I think there are a few reasons surrounding our choices to downgrade our options vs. upgrading them.  The first, I think, comes from a conditioned childhood of our parents telling us not to get dirty.  We had dress up clothes and we had play clothes.  We knew which clothes were so precious that if we got them dirty we would be in big trouble.  However, as an adult I know I’m not going to run outside and jump in a puddle or climb a tree in something nice. What’s the worst that can happen if I chose to wear something I enjoyed wearing?  I’d have to wash the item when it got dirty?  Sure, there is always the risk of attracting a permanent stain when I wear it, but I’m also old enough by now to know that I shouldn’t cook in white pants or use an indelible marker near something more precious and expensive.

And, we’re not even just talking about these clothes being expensive, necessarily.  How many of you wear a stretched out, faded, tired t-shirt when you have a perfectly good substitute sitting in your wardrobe, that probably cost you less than $25, yet, you never wear it because you don’t want it to get ruined.  Well, here’s a newsflash:  Everything you wear will eventually get ruined either by over wear, a stain, sweat or stretching.  It’s inevitable.  So, why don’t you at least enjoy wearing it as much as possible in the meantime?

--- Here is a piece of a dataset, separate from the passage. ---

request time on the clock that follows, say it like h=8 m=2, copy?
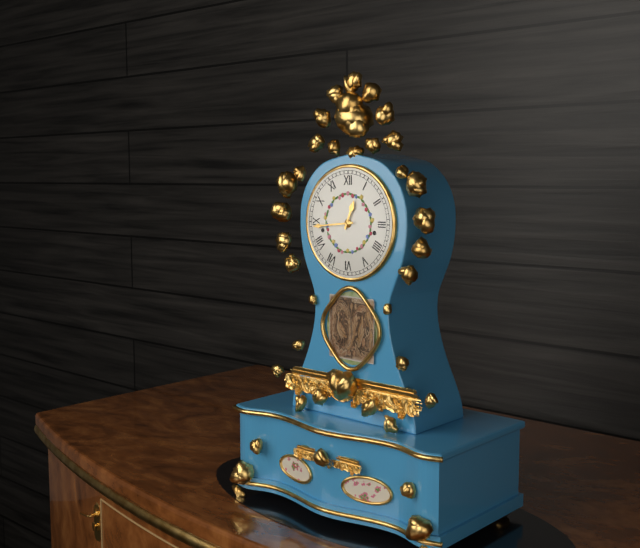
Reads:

The truth is that we don’t have to wear the best.  We can eat off of paper plates, we can pull on the same old jeans that look horrible and we can ooh and ah over a great dress that hangs in our closet collecting dust because we’re afraid to wear it.  No, we don’t have to wear anything wonderful, yet when we do we feel better.  So, why do we treat ourselves so poorly when we don’t have to?

When we dress ourselves well in nice things we say to the world we’re worth it.  There is something ballsy about thinking that much of ourselves and, unfortunately, in our culture it is frowned upon to be a self-sufficient person who has high self esteem.  It seems that if we have our life together and care for ourselves then we’re snobby or think we’re better than everyone else.  As crazy as it sounds, think about all the gossip you hear about people who actually take the time to give themselves some self-care.  “Who does she think she is?” is something a person who display signs of self worth may hear.  It takes a lot of confidence to feel secure and know we’re worth it, in addition to dealing with those who want to snicker about it.  So, what do we do?  Well, we can either not give a crap, realizing that the negative comments from others are plain jealousy and you caring for yourself a reminder to them how little they care about themselves, or we downgrade ourselves in order to blend and avoid judgment.  Sometimes it is just easier to be a pathetic, time starved, unkempt and disorderly victim with the rest of them, vs. having your look and your life be pulled together

Now, someone could argue that taking the time to fuss that much just isn’t on their radar screen, that they have better things to do than care about whether their socks match or their shirt is fresh.  Sure, we are time starved and, for some, fashion isn’t the main priority.  However, if it isn’t a priority for you then why do you have fabulous things in your closet in the first place?  If it doesn’t matter, why do you buy it?  The China Syndrome is a reflection of you staring back at yourself.  If you’re someone who stares longingly at things in your closet that you could be wearing but choose to downgrade all the time instead, know that this has more to do with your opinion of yourself, your values and your confidence, vs. it being about clothes.  There is a link between self worth and priorities when someone is okay with eating off of paper plates yet have perfectly good china waiting to be used.